In La Crosse, Pump House Executive Director Toni Asher said COVID-19 has had a huge impact. It forced cancellation or postponement of concerts, classes, a play, a dance show, a book reading, film society meetings and more.
“We’ve cleared our calendar through mid-June,” Asher said.
In addition, the Pump House recently announced the postponement of Artspire, originally scheduled for June 13.
Asher said there was just too much uncertainty to proceed responsibly with the date. A key factor was that construction teams need time to plan and prepare, yet are unable to get hands-on time together. The Pump House is partnering with the Hunger Task Force on rescheduling the event at a later date.
On the brighter side, Asher said that next year’s schedule should be filled with activities. “We’ve got a lot of awesome things scheduled already and we’re adding in the postponed shows so that makes it exciting to plan,” Asher said.

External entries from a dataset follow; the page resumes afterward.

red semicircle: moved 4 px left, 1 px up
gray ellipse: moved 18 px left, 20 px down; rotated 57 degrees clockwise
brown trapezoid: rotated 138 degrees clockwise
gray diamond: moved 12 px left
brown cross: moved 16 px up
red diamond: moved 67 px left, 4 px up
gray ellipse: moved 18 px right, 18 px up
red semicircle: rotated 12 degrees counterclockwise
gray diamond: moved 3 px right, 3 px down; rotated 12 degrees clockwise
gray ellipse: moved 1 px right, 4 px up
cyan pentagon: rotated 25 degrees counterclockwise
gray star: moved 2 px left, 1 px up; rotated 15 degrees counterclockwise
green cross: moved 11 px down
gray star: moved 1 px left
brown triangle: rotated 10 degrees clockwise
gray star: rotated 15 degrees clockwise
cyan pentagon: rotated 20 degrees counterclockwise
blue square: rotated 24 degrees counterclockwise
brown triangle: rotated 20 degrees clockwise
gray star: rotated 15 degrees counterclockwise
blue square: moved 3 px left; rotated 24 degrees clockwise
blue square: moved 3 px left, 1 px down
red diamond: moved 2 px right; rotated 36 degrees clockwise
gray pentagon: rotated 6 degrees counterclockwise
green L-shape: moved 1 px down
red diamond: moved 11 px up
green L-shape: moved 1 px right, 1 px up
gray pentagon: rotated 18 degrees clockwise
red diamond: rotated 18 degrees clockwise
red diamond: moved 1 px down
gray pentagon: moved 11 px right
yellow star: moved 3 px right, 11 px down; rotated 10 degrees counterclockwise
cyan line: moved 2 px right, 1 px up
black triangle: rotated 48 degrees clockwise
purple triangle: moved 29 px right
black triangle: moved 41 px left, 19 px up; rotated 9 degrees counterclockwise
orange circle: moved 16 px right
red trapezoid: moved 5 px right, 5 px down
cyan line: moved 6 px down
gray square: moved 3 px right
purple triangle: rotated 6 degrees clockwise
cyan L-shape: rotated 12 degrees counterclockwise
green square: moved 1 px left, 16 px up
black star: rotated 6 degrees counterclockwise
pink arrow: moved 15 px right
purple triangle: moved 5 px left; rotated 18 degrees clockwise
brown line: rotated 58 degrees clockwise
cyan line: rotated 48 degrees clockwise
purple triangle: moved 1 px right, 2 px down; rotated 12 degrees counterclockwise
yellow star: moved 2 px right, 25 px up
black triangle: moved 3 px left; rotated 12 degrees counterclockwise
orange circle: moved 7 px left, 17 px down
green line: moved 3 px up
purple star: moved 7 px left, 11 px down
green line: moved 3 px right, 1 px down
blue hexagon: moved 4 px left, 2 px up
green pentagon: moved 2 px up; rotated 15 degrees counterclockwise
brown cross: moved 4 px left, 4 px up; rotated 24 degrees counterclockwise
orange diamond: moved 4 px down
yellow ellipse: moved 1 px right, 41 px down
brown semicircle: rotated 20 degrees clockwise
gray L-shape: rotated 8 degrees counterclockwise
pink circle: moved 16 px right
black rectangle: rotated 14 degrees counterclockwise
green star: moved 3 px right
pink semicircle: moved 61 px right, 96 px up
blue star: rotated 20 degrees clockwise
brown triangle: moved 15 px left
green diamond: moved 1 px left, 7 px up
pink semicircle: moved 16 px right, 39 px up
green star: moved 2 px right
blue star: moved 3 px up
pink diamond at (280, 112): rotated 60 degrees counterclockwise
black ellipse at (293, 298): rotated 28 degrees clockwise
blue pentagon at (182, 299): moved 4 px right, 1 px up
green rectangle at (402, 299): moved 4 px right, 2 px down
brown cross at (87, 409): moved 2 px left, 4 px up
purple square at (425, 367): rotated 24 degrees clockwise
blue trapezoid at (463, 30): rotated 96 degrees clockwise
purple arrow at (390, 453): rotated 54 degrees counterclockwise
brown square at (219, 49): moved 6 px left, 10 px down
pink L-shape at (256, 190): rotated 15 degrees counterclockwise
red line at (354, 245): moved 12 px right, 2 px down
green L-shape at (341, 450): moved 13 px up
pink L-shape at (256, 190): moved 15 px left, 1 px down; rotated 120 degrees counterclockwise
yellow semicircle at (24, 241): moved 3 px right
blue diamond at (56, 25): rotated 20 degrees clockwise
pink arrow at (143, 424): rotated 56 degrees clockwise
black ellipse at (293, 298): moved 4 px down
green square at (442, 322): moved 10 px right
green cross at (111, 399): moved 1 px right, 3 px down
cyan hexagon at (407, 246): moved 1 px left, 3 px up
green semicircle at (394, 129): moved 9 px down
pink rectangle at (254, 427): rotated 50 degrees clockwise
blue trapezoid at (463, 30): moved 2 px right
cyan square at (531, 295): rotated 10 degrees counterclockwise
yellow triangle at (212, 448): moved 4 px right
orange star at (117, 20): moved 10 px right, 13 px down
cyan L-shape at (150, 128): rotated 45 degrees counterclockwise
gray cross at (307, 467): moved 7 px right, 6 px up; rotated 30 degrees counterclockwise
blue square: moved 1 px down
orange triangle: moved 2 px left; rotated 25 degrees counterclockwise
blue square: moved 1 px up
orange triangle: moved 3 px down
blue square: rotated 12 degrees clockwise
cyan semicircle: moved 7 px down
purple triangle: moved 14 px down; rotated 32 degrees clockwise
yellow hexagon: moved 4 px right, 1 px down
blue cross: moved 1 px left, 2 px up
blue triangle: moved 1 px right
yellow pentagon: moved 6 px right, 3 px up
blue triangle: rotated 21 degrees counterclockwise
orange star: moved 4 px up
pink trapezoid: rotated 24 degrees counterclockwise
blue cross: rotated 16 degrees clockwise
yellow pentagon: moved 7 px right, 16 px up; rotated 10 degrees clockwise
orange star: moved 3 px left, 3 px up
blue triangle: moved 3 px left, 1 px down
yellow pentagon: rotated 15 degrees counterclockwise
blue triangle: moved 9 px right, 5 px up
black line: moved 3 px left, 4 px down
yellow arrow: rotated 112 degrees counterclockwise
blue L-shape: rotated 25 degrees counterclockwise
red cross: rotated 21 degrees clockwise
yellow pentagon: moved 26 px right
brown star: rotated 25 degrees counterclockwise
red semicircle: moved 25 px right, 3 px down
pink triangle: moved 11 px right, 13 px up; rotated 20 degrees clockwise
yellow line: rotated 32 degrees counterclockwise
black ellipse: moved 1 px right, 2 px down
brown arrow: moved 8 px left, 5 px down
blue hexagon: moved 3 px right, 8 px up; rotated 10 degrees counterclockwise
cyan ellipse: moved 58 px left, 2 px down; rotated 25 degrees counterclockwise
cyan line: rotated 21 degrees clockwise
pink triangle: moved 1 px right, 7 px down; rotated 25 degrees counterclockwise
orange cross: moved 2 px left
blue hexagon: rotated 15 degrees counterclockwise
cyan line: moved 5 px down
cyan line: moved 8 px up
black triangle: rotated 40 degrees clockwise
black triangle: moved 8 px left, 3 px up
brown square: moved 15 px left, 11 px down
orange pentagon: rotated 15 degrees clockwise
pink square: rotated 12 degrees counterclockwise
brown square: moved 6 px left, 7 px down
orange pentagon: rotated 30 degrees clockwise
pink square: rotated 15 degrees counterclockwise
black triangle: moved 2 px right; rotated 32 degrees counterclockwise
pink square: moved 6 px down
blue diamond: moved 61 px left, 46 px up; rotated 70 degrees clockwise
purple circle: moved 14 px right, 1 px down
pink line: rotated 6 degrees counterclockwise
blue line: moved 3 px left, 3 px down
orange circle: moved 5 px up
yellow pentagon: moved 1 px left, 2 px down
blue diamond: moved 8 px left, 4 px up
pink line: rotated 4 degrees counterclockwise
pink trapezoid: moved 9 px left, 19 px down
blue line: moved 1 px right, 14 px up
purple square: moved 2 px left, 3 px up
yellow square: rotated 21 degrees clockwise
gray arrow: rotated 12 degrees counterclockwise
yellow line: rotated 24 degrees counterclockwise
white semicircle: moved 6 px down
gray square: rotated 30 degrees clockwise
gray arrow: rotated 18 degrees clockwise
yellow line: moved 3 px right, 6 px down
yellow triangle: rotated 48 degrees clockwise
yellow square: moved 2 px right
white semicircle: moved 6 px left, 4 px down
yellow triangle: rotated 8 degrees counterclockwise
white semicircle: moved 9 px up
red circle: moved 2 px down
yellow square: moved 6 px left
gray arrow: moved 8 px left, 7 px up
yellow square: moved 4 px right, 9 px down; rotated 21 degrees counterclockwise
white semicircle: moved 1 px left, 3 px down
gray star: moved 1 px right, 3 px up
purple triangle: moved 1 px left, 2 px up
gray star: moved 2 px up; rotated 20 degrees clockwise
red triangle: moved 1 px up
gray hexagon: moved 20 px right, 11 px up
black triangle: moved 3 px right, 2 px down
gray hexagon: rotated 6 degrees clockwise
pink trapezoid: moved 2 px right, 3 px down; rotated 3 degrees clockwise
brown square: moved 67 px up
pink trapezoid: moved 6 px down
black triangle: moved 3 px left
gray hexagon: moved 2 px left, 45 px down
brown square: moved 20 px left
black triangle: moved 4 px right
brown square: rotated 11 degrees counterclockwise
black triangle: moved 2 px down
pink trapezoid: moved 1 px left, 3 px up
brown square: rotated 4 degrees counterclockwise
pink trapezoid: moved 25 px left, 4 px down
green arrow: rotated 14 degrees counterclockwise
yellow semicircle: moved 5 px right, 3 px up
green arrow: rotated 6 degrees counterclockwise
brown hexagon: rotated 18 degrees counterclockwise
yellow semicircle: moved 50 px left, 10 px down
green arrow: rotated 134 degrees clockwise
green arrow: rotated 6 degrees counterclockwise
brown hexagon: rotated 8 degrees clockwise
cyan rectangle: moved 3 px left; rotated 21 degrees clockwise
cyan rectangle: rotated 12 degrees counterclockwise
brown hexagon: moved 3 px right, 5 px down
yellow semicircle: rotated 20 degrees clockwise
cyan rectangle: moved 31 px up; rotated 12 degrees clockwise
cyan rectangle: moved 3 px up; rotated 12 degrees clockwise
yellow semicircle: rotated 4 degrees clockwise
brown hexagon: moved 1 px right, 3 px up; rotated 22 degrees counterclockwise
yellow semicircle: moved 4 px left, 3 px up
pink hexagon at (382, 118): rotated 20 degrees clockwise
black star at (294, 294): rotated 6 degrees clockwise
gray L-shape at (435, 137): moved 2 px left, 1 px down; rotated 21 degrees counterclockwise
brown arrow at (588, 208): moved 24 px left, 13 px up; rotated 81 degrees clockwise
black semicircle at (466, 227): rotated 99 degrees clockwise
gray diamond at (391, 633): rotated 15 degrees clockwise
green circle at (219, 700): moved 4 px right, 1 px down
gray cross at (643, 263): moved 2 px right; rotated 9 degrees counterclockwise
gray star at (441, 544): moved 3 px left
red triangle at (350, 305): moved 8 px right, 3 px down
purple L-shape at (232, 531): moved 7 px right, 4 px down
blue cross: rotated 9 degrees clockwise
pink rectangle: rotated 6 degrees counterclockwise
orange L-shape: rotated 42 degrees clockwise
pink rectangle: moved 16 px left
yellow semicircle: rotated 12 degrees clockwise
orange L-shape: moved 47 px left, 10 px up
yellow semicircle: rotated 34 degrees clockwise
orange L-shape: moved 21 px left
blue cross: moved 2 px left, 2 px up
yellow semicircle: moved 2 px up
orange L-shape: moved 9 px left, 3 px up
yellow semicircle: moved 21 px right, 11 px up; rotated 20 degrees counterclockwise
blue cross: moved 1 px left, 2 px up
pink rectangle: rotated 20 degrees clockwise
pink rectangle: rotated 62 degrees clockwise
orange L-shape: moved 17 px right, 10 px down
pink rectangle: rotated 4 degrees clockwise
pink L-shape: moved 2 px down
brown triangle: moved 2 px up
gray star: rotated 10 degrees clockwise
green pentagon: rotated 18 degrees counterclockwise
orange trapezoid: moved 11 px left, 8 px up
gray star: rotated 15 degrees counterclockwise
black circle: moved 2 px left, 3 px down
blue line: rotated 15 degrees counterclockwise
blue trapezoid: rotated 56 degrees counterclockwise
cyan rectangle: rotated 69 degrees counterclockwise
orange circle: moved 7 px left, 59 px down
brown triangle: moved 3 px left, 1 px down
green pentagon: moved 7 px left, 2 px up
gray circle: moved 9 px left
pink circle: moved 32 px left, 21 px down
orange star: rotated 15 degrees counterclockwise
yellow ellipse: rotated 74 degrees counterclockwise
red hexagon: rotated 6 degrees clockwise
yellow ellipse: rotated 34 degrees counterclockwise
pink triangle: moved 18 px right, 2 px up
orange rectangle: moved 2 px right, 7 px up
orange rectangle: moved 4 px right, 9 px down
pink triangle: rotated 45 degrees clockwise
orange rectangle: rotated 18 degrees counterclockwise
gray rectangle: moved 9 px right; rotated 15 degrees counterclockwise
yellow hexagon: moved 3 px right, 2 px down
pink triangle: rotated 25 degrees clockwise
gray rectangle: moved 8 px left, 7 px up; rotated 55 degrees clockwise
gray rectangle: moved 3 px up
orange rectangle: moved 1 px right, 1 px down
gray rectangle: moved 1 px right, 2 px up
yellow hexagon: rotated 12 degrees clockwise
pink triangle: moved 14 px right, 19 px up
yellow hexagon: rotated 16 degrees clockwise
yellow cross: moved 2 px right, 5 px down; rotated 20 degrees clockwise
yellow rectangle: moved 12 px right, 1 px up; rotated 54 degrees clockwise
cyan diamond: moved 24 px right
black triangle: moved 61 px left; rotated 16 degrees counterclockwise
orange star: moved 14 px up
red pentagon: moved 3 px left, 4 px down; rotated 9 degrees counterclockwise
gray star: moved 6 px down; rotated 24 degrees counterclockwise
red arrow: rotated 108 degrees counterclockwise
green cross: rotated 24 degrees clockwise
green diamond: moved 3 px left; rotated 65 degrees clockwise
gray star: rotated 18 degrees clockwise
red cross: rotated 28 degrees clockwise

At the La Crosse Center, the Harlem Globetrotters and an Eagles tribute show were the first big victims of COVID-19, but executive director Art Fahey said that dozens of smaller events and some conventions have either been cancelled or postponed.
“The postponements are sitting in limbo right now,” Fahey said. “Things seem to change almost daily as we get new information.”
Like Reed in Viroqua, Fahey is looking forward to a time when things can get back to something resembling normal. “When people get through this, I think they’re going to want to go out and socialize,” he said.
Dillon McArdle, executive director of the Weber Center for the Performing Arts, said he has had to postpone all shows up until June 12 and even that is kind of a floating date.
“We’re hoping things are back to normal by then,” he said. “Our Live on Cleary Terrace outdoor concerts run from June through August and we’d like to do those.”
“People turn to the arts when times get tough,” McArdle said. “There’s nothing but television now and that only fills so many voids -- there’s no music or live theater. Right now, we’re sitting here planning so can come back strong.”
Jen Roberdeau, director of public engagement and marketing for the Viterbo Fine Arts Center, reported that 23 performances have been either cancelled or postponed. That includes the Arts for Young America School Series.
Like the University of Wisconsin-La Crosse, Viterbo has had to cancel all university productions because there are no longer any students on campus.
As far as the touring productions go, Roberdeau said that Viterbo is trying to minimize outright cancellations. “We’re pretty hopeful we can get them all rescheduled,” she said. “Some have already confirmed and when we get them all we’ll make an announcement.
Another group that appears regularly at the Viterbo Fine Arts Center is the La Crosse Symphony. Executive Director Eva Marie Restel confirmed that its scheduled May 2 performance has been moved to Sep. 20. “That’s a Sunday afternoon and we’re most appreciative to Viterbo for making room for us then,” Restel said.
Restel added that the June 6 performance at the Fine Arts Center is still on, but if it isn’t feasible to do it then, it too will be rescheduled.
In West Salem, the COVID-19 has shut down all events, classes and receptions at the Marie W. Heider Center for the Arts.
The last Mainstage Plus performance of the season — “Uptown Girls” on March 14 — was cancelled right after the statewide ban. Also cancelled was the Mayfair Arts Fair, the Heider Center’s big spring fundraiser.
Dan Heerts, director of the Heider Center, has been spending a lot of time figuring out how to move forward with the rest of the season.
The last Mainstage performance of the season -- “ABBA FAB a Tribute ABBA” -- was supposed to take place on April 5. Heerts said he has been trying to reschedule the show for sometime in June.